Seeks energy, intelligence assistance
Poroshenko also discussed the need for Ukraine to have energy independence.
"Canada could be one of the most important partners in this field," he told CBC News.
Poroshenko arrived in Canada late Tuesday night and was welcomed Wednesday morning on Parliament Hill with military honours before a meeting with Prime Minister Stephen Harper.
Poroshenko travels to Washington next for a meeting with U.S. President Barack Obama at the White House Thursday before addressing a joint session of Congress on Friday.
His visit to Canada comes one day after Ukraine signed a historic agreement to deepen its ties to the European Union.
"I know it's a very difficult time and we're greatly honoured that you're able to share this time with us on your visit to North America and to give us the opportunity to express our support for your government and for your country," Harper said during the leaders' photo-op.
Poroshenko said Canada is one of Ukraine's closest partners.
"We consider, following your words, that Canada is the most Ukrainian country outside Ukraine," he said.
"In this very difficult time, we count on your solidarity with us."
Help for Ukraine
Harper said in a news release announcing the visit that Canada's help to Ukraine includes:
- Deploying some non-combat troops from the Canadian army, navy and air force to join allies in Eastern Europe.

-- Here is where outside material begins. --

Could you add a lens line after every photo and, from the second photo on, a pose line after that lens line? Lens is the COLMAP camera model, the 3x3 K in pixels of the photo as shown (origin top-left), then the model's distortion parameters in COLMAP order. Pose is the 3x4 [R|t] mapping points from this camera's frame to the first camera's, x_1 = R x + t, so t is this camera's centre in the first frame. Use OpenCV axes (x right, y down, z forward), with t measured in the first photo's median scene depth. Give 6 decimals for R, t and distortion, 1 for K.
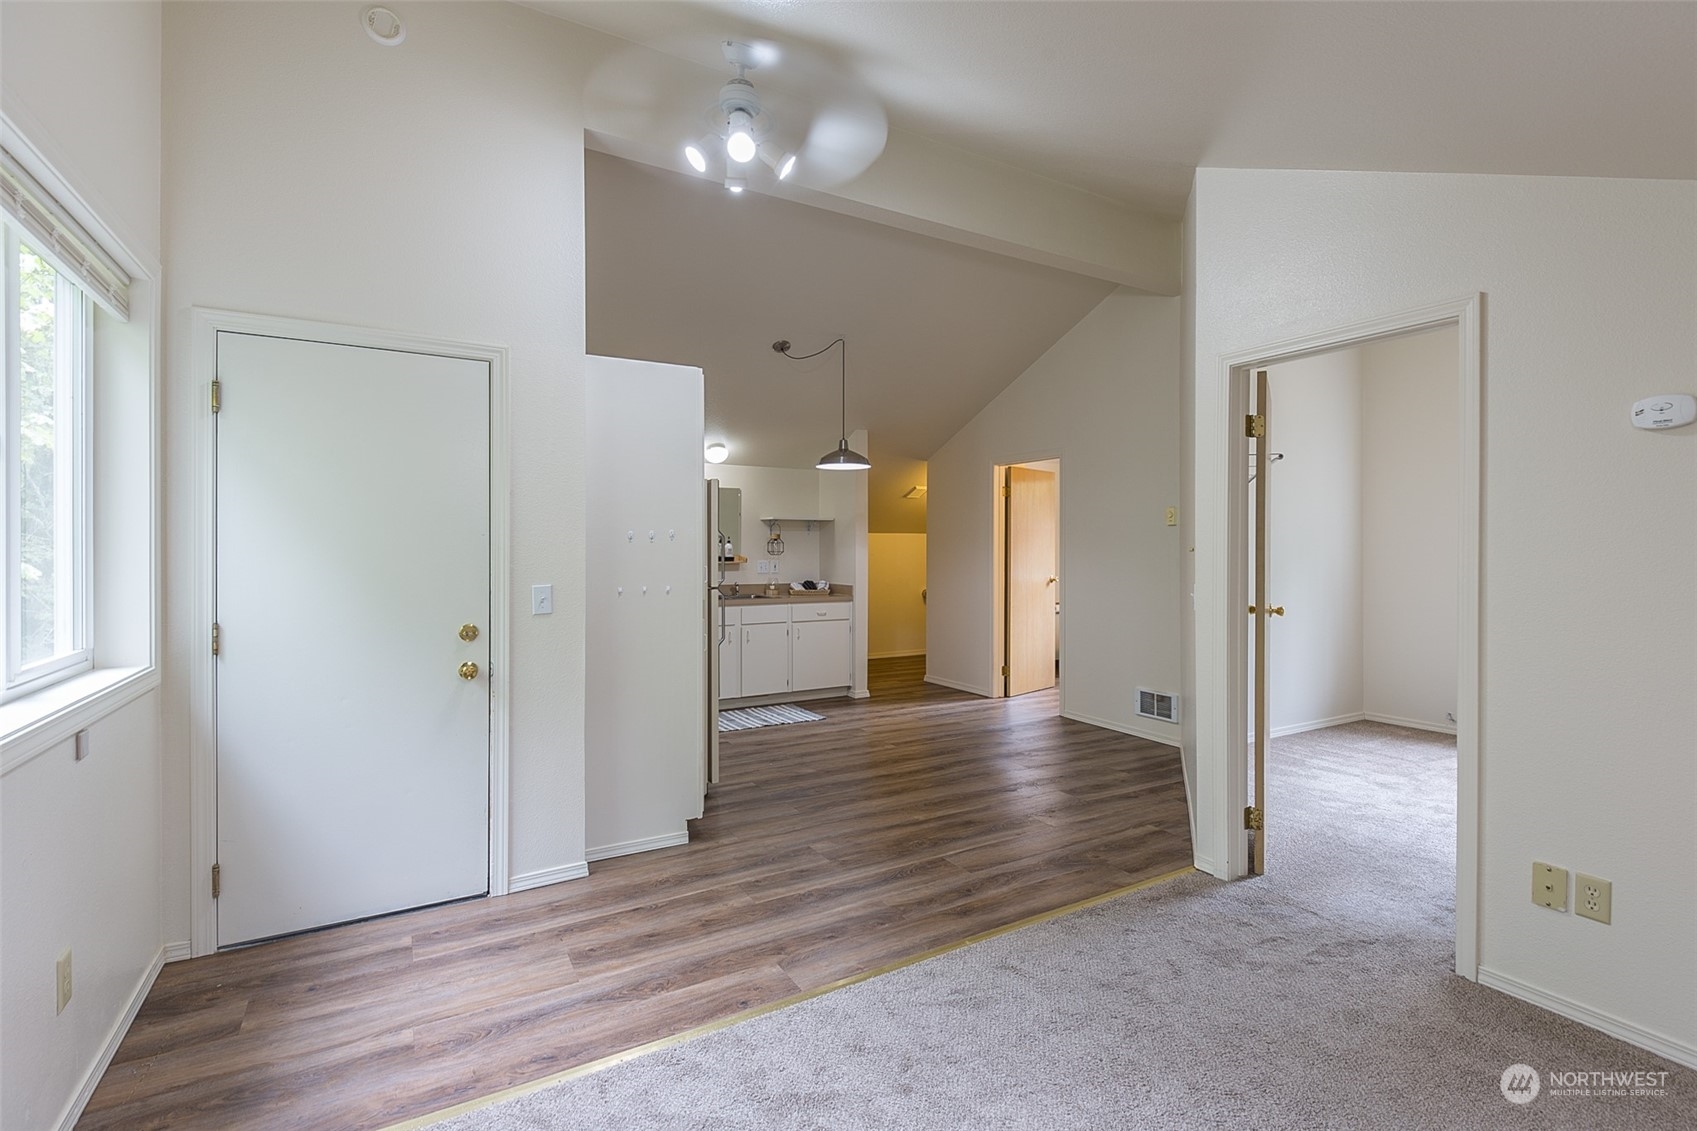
lens RADIAL K [[782.3, 0, 854.3], [0, 782.3, 557.2], [0, 0, 1]] dist [0.008389, -0.008796]
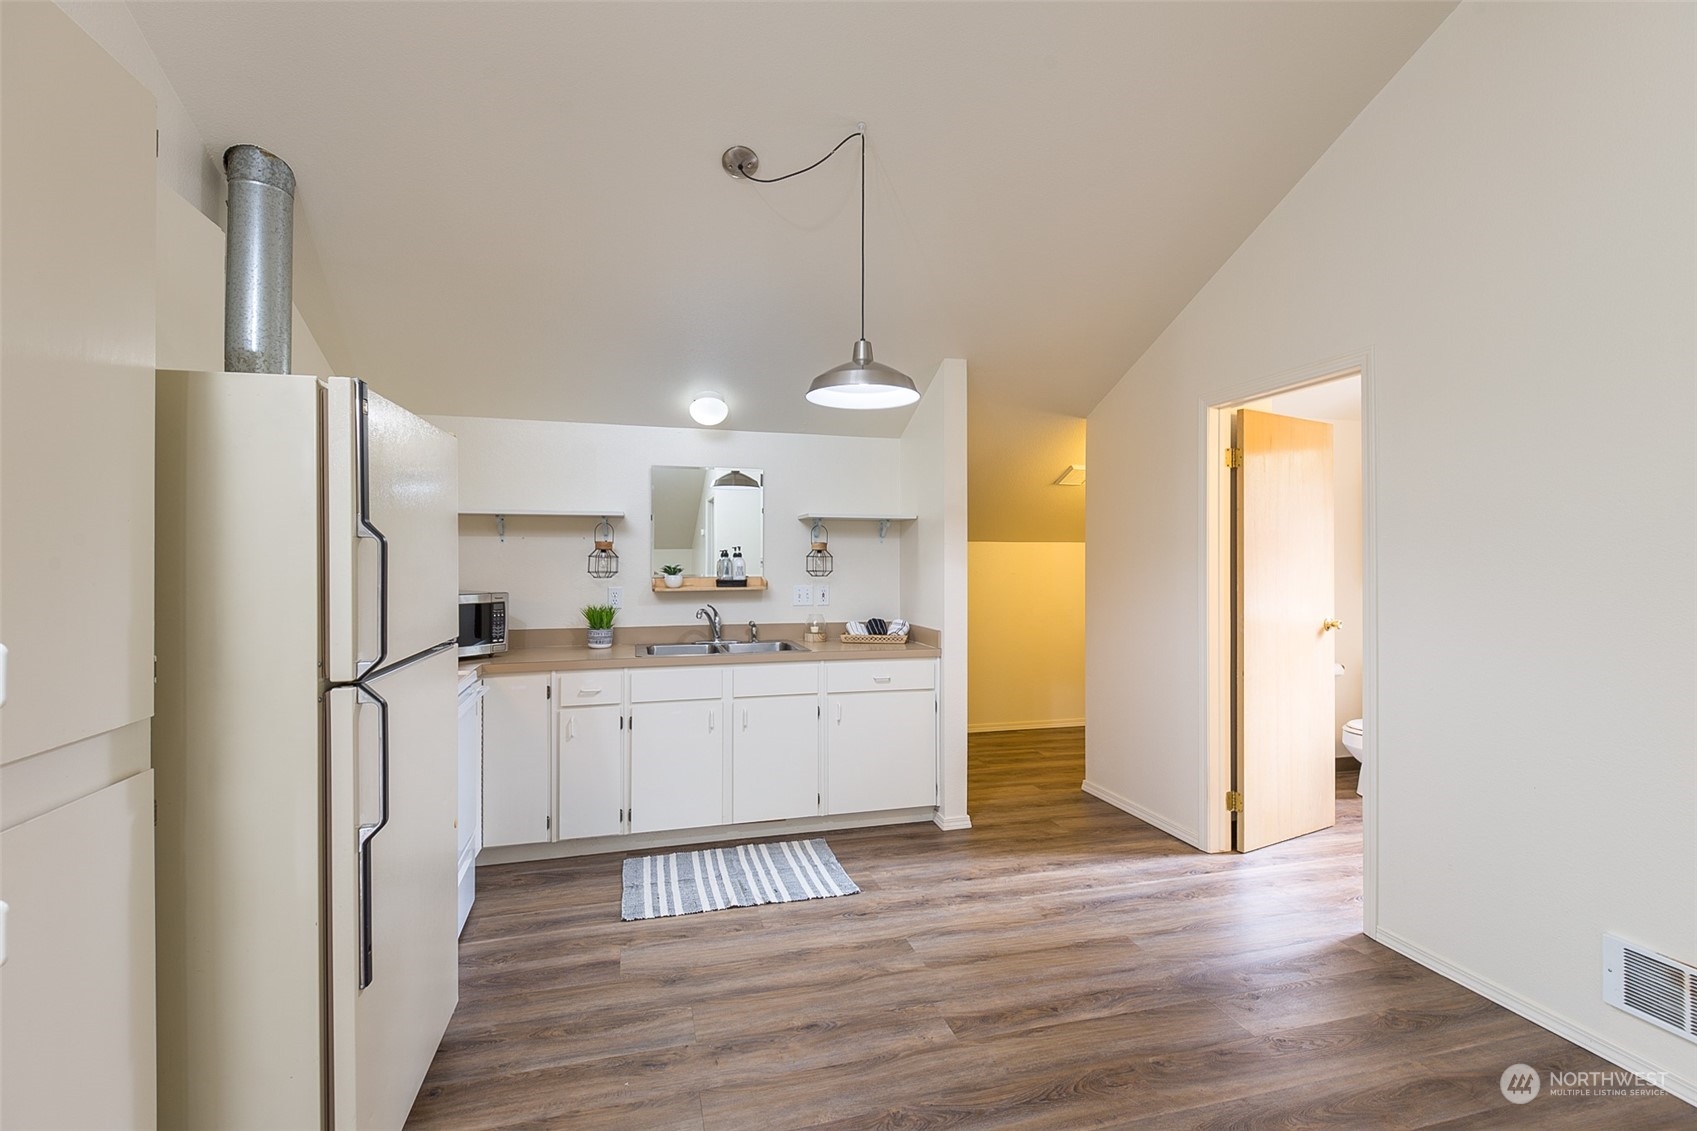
lens RADIAL K [[782.3, 0, 842.8], [0, 782.3, 558.2], [0, 0, 1]] dist [0.008389, -0.008796]
pose [[0.964629, 0.000144, -0.263611, 0.079432], [-0.004502, 0.999863, -0.015928, -0.007580], [0.263573, 0.016552, 0.964497, 0.423847]]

- Millions of dollars toward various projects.
- Military equipment.
- Sanctions against more than 180 Russian and Ukrainian individuals and entities.
Poroshenko and Harper also signed an agreement to follow through on a March commitment for Canada to provide a $200-million stabilization loan to Ukraine. Harper also announced an additional $3 million to go to medical attention, food, safe drinking water and more, "to help the estimated 3.9 million people living in areas affected by violence" and the nearly 200,000 people internally displaced by the conflict with pro-Russian rebels.
Foreign Affairs Minister John Baird announced additional sanctions against Russia on Tuesday, the day Poroshenko arrived in Ottawa.
Baird announced 300 Canadian election observers will be in Ukraine next month when Ukrainians head to the polls. Ukraine is holding a parliamentary election on Oct. 26, following Poroshenko's dissolution of the current assembly.
Harper met with Poroshenko last June after Poroshenko was sworn in as president. Both men attended the NATO summit in Wales earlier this month.